=== EXTRACTED ENTRIES ===

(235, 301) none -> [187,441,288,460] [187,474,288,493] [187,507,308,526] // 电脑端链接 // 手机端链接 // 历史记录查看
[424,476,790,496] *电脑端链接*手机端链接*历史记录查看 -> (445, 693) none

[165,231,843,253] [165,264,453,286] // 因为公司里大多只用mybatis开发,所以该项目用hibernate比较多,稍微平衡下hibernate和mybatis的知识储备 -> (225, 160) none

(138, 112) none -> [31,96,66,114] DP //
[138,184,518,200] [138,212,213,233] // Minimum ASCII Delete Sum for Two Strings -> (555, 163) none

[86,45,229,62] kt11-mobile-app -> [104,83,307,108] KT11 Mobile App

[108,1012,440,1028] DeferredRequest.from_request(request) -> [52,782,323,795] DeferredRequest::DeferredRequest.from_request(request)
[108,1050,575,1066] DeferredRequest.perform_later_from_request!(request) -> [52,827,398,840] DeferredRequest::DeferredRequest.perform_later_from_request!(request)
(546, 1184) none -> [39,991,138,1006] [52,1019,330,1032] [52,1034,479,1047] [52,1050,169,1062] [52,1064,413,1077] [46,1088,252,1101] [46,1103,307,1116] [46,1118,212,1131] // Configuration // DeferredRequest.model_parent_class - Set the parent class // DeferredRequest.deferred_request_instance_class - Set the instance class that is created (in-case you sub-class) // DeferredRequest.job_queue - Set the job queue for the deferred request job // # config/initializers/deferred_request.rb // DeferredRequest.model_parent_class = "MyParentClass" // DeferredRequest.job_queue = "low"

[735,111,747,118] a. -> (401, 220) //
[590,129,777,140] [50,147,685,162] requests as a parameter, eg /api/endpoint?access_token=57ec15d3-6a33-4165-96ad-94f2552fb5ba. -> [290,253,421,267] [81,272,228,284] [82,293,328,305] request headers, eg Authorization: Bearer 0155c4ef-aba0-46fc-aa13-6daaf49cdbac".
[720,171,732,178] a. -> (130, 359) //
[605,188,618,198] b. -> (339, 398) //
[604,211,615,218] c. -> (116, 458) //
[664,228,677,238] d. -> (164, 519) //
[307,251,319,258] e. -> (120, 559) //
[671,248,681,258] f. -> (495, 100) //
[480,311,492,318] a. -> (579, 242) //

===

> **PROBLEM**
Reproduce the lines above, beginning at the line with "[86,45,229,62] kt11-mobile-app ->" and stopping after the line with "[590,129,777,140] [50,147,685,162] requests", exactly as they are.

> **REPLY TO THE EXERCISE**
[86,45,229,62] kt11-mobile-app -> [104,83,307,108] KT11 Mobile App

[108,1012,440,1028] DeferredRequest.from_request(request) -> [52,782,323,795] DeferredRequest::DeferredRequest.from_request(request)
[108,1050,575,1066] DeferredRequest.perform_later_from_request!(request) -> [52,827,398,840] DeferredRequest::DeferredRequest.perform_later_from_request!(request)
(546, 1184) none -> [39,991,138,1006] [52,1019,330,1032] [52,1034,479,1047] [52,1050,169,1062] [52,1064,413,1077] [46,1088,252,1101] [46,1103,307,1116] [46,1118,212,1131] // Configuration // DeferredRequest.model_parent_class - Set the parent class // DeferredRequest.deferred_request_instance_class - Set the instance class that is created (in-case you sub-class) // DeferredRequest.job_queue - Set the job queue for the deferred request job // # config/initializers/deferred_request.rb // DeferredRequest.model_parent_class = "MyParentClass" // DeferredRequest.job_queue = "low"

[735,111,747,118] a. -> (401, 220) //
[590,129,777,140] [50,147,685,162] requests as a parameter, eg /api/endpoint?access_token=57ec15d3-6a33-4165-96ad-94f2552fb5ba. -> [290,253,421,267] [81,272,228,284] [82,293,328,305] request headers, eg Authorization: Bearer 0155c4ef-aba0-46fc-aa13-6daaf49cdbac".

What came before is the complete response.